In the dental study excerpt below, for how long were the root canals inoculated with E. faecalis?

§ SELECTED EXTRACT:
▼▼▼

Laser Research Center of Dentistry, Dentistry Research Institute, Tehran University of Medical Sciences, Tehran 1441987566, Iran
Department of Surgical Sciences and Integrated Diagnostics, University of Genoa, Viale Benedetto XV 6, 16132 Genoa, Italy
Therapeutic Dentistry Department, Institute of Dentistry, I.M. Sechenov First Moscow State Medical University, Trubetskaya Str., 8, b. 2, 119992 Moscow, Russia
Author to whom correspondence should be addressed.
These authors contributed equally to this work.
Biomedicines 2023, 11(7), 1850;
Received: 3 June 2023 / Revised: 17 June 2023 / Accepted: 20 June 2023 / Published: 28 June 2023
(This article belongs to the Special Issue Photodynamic Therapy 2.0)


Objectives: This study aimed to assess the efficacy of shockwave-enhanced emission photoacoustic streaming (SWEEPS) plus antimicrobial photodynamic therapy (aPDT) using indocyanine green (ICG) for the elimination of Enterococcus faecalis biofilm from infected root canals. Materials and Methods: thirty sound human single-canal teeth were chosen and standardized to have 12 mm of root length. The root canals were shaped and prepared by means of ProTaper rotary files. After sterilization of the teeth, the canals were inoculated with E. faecalis for 2 weeks. The teeth were then randomly divided into six groups (n = five) of control, ICG, ICG + 808 nm diode laser, ICG + SWEEPS, ICG + 808 nm diode laser + SWEEPS, and 5.25% sodium hypochlorite (NaOCl). Following treatment, the number of colony-forming units (CFUs)/mL were calculated for each group. Statistical analysis was carried out using one-way ANOVA. For multiple comparisons, Tukey’s test was used as the post hoc test. Results: NaOCl alone showed the highest efficacy (p < 0.001). The ICG + 808 nm diode laser + SWEEPS group displayed significantly lower amounts of bacteria than either the ICG + 808 nm diode laser or SWEEPS (p < 0.001). There was a statistically significant difference detected between the ICG + 808 nm diode laser and ICG + SWEEPS (p = 0.035). Conclusions: SWEEPS can effectively increase the photosensitizer distribution in the root canal space, and its application along with irrigants can bring about promising results.

▲▲▲

§ RECORD SET:
▼▼▼

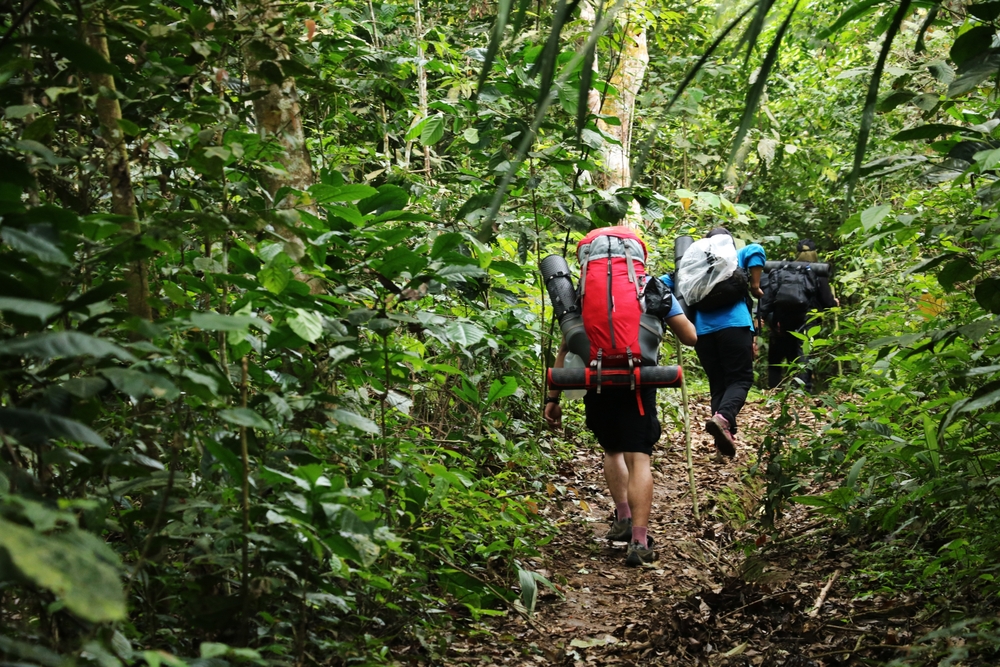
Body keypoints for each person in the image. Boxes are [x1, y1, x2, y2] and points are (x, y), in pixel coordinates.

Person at [544, 294, 696, 567]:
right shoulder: (652, 288)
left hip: (597, 379)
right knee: (638, 458)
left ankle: (623, 518)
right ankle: (639, 542)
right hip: (638, 381)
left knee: (612, 449)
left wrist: (552, 399)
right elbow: (690, 337)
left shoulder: (582, 292)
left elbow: (566, 346)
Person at [670, 227, 765, 458]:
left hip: (702, 332)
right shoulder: (732, 256)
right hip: (734, 326)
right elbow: (755, 250)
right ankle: (723, 419)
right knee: (740, 379)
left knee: (718, 384)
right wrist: (754, 285)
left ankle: (723, 443)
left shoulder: (694, 267)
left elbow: (666, 283)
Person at [764, 238, 838, 392]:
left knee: (778, 354)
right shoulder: (817, 271)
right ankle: (802, 391)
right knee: (803, 353)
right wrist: (834, 303)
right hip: (807, 319)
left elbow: (771, 296)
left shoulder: (784, 269)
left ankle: (773, 389)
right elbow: (826, 301)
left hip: (782, 320)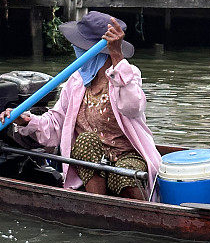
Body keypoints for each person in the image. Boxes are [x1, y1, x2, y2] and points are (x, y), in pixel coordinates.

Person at [0, 11, 161, 200]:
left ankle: (137, 211)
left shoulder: (126, 74)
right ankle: (97, 205)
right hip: (90, 166)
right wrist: (26, 120)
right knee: (85, 141)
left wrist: (117, 57)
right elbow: (56, 124)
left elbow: (133, 107)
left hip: (126, 156)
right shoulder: (76, 81)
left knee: (126, 173)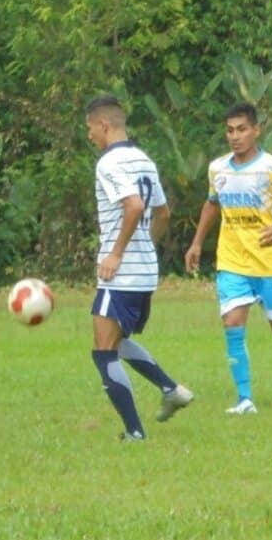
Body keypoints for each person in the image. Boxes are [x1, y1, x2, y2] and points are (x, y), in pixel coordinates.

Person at [185, 102, 272, 414]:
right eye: (230, 131)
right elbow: (212, 204)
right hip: (232, 260)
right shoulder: (218, 169)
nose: (235, 136)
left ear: (256, 130)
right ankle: (244, 399)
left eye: (242, 129)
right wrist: (196, 243)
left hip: (271, 262)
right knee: (232, 323)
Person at [84, 95, 194, 441]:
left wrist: (117, 253)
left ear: (103, 125)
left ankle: (134, 433)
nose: (89, 136)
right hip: (143, 271)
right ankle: (170, 389)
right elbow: (163, 213)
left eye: (90, 128)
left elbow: (133, 206)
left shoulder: (109, 162)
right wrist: (145, 247)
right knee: (116, 343)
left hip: (121, 274)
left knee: (103, 352)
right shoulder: (143, 159)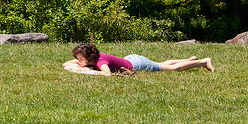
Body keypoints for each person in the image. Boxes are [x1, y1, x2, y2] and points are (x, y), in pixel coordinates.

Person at [64, 43, 215, 75]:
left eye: (79, 58)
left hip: (137, 64)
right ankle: (190, 59)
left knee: (170, 68)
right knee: (160, 63)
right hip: (131, 58)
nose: (78, 61)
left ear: (89, 58)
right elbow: (67, 63)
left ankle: (201, 62)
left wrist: (86, 72)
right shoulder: (96, 58)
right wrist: (78, 63)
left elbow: (107, 74)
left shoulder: (101, 62)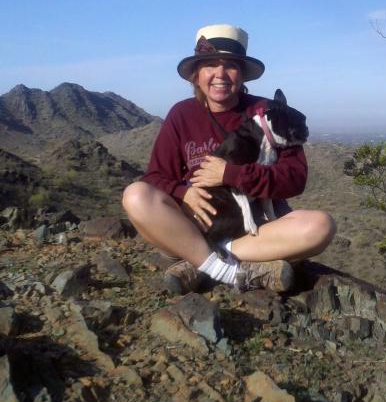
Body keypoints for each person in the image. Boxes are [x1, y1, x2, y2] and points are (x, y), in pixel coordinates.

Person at [122, 24, 336, 294]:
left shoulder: (269, 113)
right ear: (196, 75)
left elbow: (294, 178)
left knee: (320, 226)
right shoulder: (181, 114)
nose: (220, 74)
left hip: (255, 231)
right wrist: (183, 194)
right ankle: (232, 269)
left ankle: (204, 262)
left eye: (231, 66)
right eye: (210, 65)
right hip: (197, 225)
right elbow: (154, 177)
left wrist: (230, 175)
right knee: (135, 196)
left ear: (242, 74)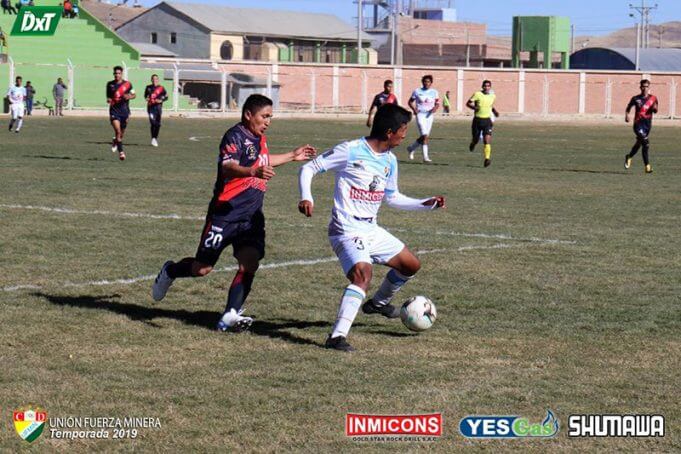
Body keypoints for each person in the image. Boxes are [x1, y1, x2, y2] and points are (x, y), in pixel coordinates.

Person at [151, 94, 316, 332]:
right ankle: (171, 270)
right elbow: (227, 168)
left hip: (250, 217)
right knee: (202, 269)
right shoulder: (234, 136)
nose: (268, 121)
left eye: (270, 117)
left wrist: (292, 155)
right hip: (225, 213)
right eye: (264, 116)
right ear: (249, 114)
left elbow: (263, 160)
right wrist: (252, 172)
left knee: (249, 263)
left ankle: (229, 315)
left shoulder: (260, 138)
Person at [298, 104, 446, 352]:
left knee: (411, 265)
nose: (404, 135)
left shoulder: (389, 160)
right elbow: (309, 168)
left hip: (371, 229)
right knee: (362, 275)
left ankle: (378, 304)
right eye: (403, 130)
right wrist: (307, 197)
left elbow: (392, 197)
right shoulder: (351, 150)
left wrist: (425, 204)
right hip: (346, 229)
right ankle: (336, 337)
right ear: (389, 132)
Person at [625, 79, 658, 174]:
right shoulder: (635, 98)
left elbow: (655, 110)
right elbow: (628, 108)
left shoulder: (653, 98)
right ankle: (647, 167)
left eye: (647, 86)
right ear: (640, 87)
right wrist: (627, 115)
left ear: (649, 87)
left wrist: (654, 109)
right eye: (643, 86)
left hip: (647, 125)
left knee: (639, 143)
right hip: (638, 125)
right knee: (646, 144)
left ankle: (629, 156)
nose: (645, 88)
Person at [406, 75, 439, 163]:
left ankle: (411, 148)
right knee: (424, 135)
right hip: (420, 114)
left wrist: (435, 108)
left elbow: (437, 103)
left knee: (425, 137)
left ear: (431, 83)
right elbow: (410, 101)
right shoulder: (417, 91)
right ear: (422, 82)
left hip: (429, 115)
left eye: (428, 81)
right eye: (425, 81)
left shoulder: (434, 92)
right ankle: (425, 157)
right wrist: (414, 109)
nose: (426, 83)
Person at [467, 80, 499, 167]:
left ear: (490, 87)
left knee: (486, 140)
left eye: (488, 86)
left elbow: (490, 106)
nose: (486, 87)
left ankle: (487, 159)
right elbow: (468, 103)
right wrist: (474, 107)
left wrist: (495, 111)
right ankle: (473, 144)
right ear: (482, 86)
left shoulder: (493, 96)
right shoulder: (477, 94)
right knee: (476, 139)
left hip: (487, 121)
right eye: (485, 86)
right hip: (477, 121)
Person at [106, 66, 135, 161]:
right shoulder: (110, 84)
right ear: (113, 74)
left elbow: (134, 95)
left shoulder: (128, 84)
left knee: (121, 134)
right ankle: (121, 153)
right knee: (118, 131)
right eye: (115, 73)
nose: (117, 75)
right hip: (114, 111)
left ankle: (115, 141)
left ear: (121, 74)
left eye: (119, 73)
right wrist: (109, 99)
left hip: (125, 111)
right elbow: (109, 97)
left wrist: (129, 96)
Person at [144, 74, 167, 147]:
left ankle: (154, 139)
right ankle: (153, 138)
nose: (154, 80)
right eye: (153, 79)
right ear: (151, 80)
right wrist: (147, 98)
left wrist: (161, 100)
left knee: (158, 124)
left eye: (156, 79)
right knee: (153, 123)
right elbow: (145, 96)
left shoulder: (161, 88)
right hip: (151, 108)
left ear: (158, 80)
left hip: (158, 108)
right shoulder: (148, 87)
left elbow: (166, 96)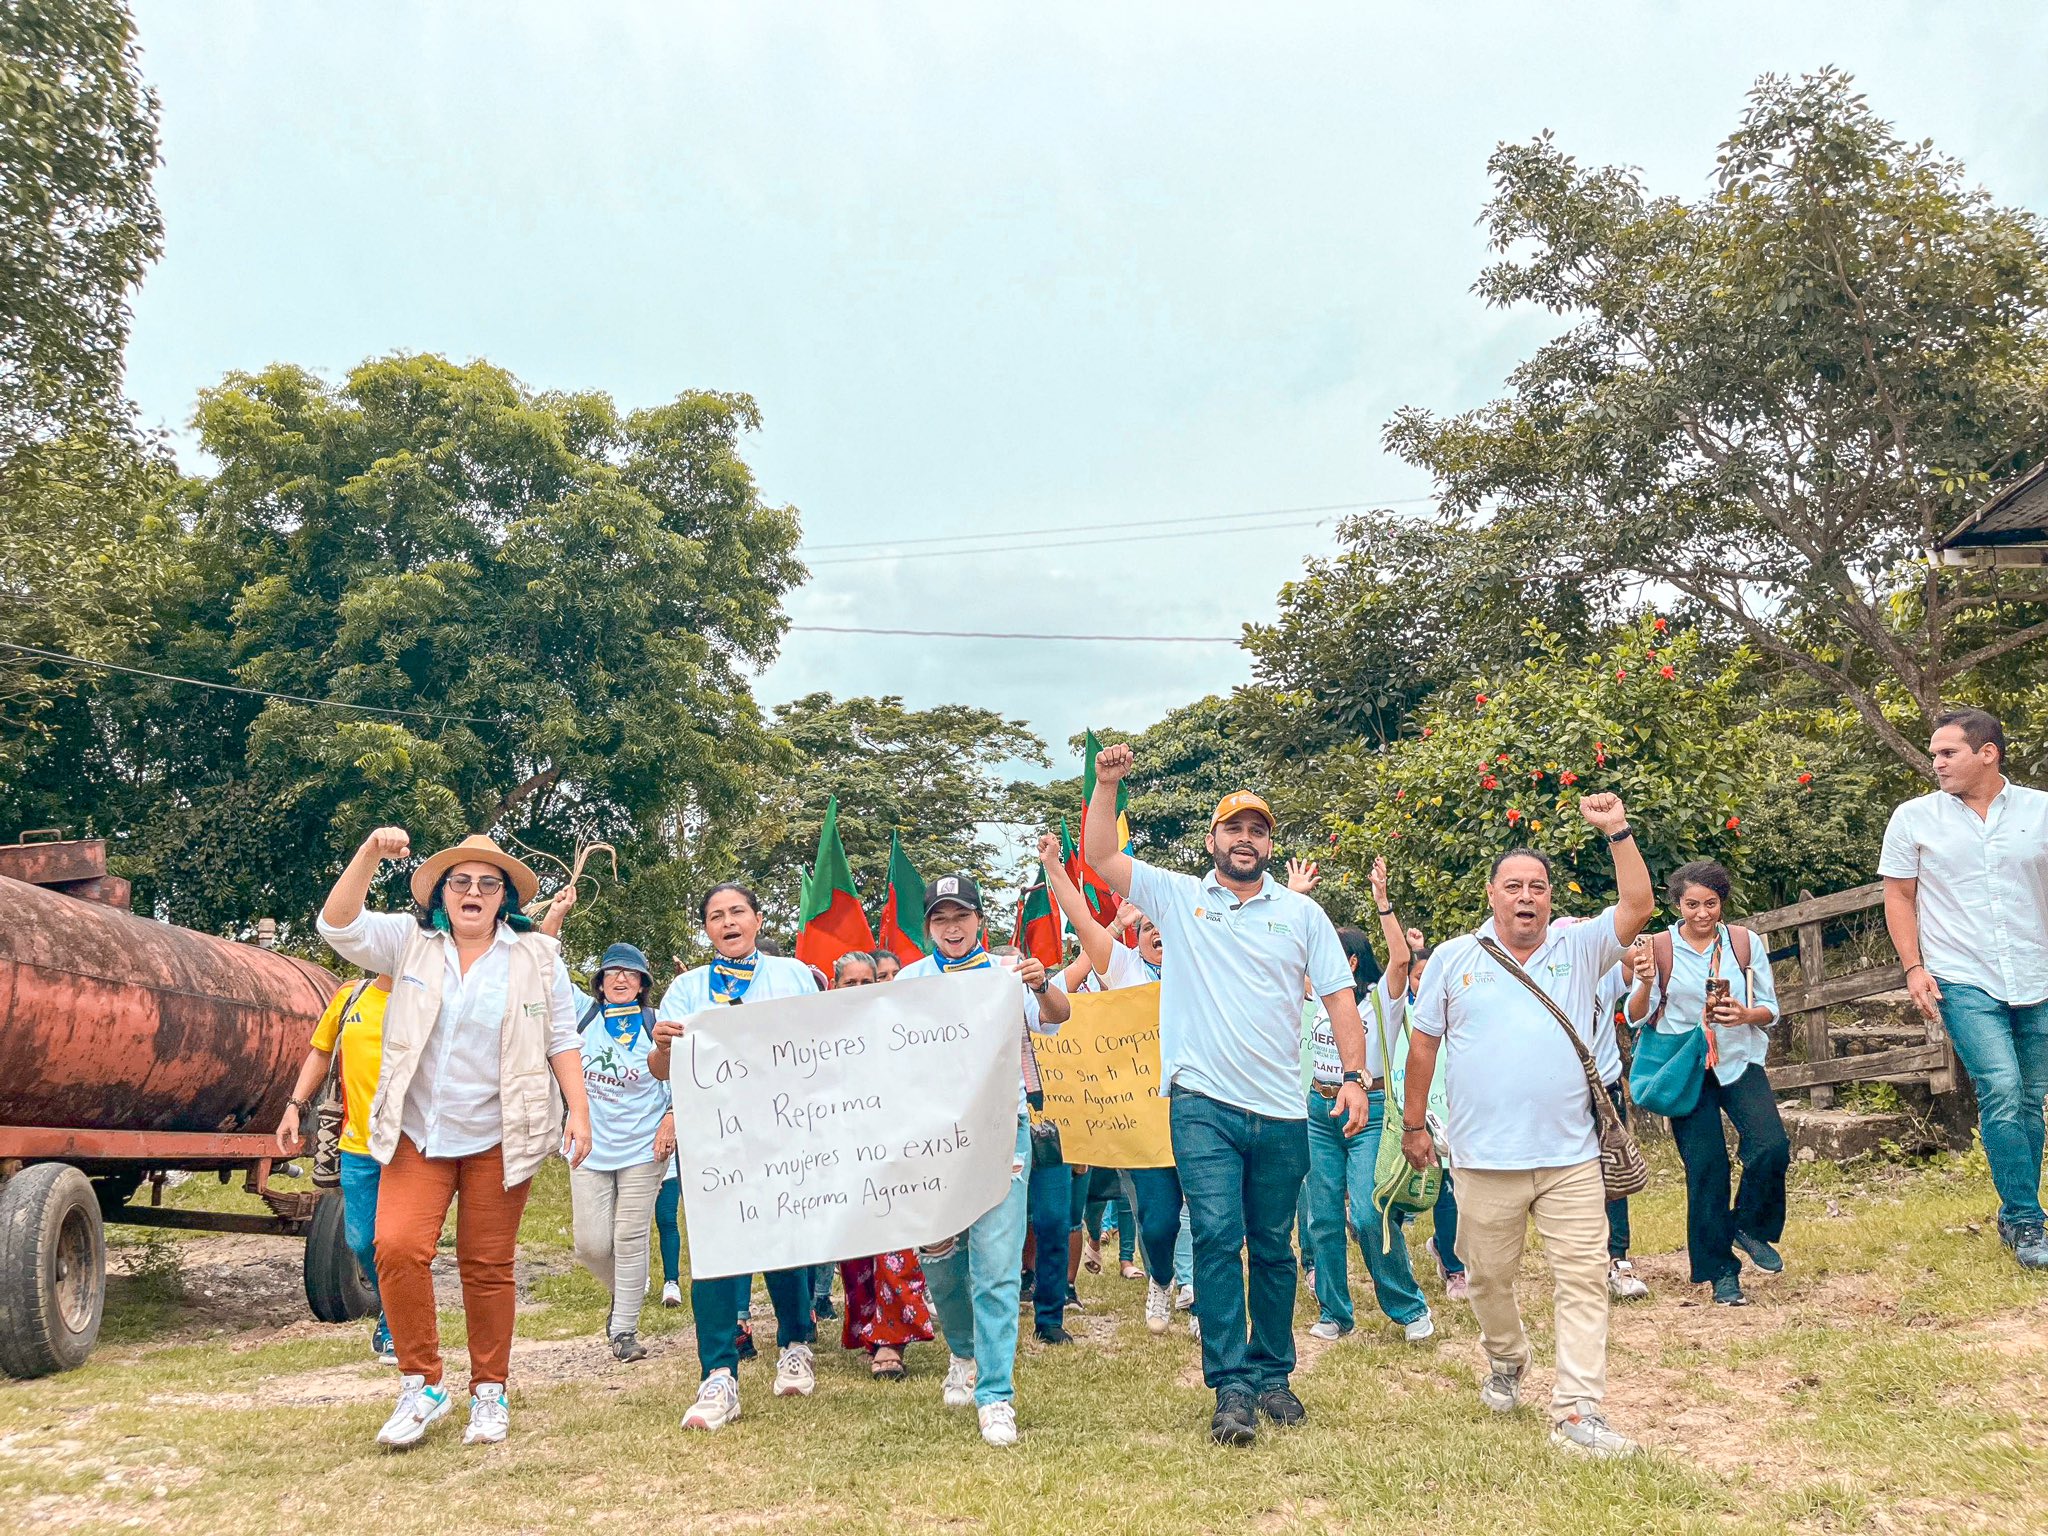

▲▲▲

§ EXERCISE SOLUTION: For 2 weeks.